## Problem requirements
If a line in the entries includes "lines", show that line.

(Data to use Opens)

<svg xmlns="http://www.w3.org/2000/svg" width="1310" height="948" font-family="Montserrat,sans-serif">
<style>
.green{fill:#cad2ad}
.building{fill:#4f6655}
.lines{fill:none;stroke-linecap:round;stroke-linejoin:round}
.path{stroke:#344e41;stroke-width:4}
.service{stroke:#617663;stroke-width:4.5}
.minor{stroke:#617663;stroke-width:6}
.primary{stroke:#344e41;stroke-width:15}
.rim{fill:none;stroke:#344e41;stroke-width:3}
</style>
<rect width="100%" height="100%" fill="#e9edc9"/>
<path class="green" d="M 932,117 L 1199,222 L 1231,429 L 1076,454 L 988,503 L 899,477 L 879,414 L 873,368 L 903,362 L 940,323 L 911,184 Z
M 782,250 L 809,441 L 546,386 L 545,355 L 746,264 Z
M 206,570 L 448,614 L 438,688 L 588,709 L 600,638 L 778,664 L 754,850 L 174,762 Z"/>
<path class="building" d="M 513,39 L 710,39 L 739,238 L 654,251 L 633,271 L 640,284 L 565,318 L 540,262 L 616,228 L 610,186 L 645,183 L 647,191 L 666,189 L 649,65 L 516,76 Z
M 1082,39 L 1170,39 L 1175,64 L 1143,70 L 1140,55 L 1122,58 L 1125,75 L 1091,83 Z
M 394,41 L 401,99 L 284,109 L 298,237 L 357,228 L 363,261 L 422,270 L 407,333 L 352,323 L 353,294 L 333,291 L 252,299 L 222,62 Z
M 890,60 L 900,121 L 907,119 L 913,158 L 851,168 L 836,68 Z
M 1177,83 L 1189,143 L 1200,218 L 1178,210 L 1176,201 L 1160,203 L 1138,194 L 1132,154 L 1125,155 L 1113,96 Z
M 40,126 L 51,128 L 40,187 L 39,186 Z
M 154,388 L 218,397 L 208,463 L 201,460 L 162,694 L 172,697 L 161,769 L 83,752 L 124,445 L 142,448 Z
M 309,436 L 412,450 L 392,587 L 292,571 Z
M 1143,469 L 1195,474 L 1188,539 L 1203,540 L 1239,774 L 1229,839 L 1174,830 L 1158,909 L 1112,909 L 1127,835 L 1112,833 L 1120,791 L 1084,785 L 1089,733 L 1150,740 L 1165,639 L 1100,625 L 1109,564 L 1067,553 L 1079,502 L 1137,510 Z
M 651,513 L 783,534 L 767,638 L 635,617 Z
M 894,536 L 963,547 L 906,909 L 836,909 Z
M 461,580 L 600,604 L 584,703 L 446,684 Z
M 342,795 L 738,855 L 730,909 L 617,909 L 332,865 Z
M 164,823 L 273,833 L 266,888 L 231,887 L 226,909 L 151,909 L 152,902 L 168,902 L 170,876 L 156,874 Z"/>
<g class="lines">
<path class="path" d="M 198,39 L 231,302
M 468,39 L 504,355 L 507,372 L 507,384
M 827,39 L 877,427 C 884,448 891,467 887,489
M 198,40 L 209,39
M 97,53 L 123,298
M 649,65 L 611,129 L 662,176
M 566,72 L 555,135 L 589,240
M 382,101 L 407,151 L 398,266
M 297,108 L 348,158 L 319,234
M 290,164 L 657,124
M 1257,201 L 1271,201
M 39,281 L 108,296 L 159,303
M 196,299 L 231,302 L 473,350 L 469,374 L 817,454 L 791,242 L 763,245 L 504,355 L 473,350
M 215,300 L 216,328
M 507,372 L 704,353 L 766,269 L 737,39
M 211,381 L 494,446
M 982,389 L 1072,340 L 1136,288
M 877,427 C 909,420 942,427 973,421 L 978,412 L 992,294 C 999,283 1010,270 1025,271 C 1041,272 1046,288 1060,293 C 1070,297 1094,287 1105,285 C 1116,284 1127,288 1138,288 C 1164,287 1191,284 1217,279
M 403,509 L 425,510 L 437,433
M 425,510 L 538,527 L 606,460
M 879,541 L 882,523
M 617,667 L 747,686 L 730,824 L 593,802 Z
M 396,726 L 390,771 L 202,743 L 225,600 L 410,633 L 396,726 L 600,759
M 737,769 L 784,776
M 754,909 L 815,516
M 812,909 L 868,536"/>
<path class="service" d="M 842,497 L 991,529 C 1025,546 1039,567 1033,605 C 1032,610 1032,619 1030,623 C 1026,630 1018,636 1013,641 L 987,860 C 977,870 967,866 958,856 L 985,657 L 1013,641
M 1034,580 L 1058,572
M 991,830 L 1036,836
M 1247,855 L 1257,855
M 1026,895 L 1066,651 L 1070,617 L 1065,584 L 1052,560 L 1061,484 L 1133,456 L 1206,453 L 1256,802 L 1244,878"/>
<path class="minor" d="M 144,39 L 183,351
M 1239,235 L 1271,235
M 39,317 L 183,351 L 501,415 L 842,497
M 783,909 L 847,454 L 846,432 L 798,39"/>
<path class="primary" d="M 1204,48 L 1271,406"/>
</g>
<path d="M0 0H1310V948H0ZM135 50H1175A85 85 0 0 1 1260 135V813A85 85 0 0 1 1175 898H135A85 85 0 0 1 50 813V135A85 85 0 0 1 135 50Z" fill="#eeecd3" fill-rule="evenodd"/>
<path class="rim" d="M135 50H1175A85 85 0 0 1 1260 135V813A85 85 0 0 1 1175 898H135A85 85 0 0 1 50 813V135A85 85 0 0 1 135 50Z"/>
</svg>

(Data to use Closes)

## Worked solution
.lines{fill:none;stroke-linecap:round;stroke-linejoin:round}
<g class="lines">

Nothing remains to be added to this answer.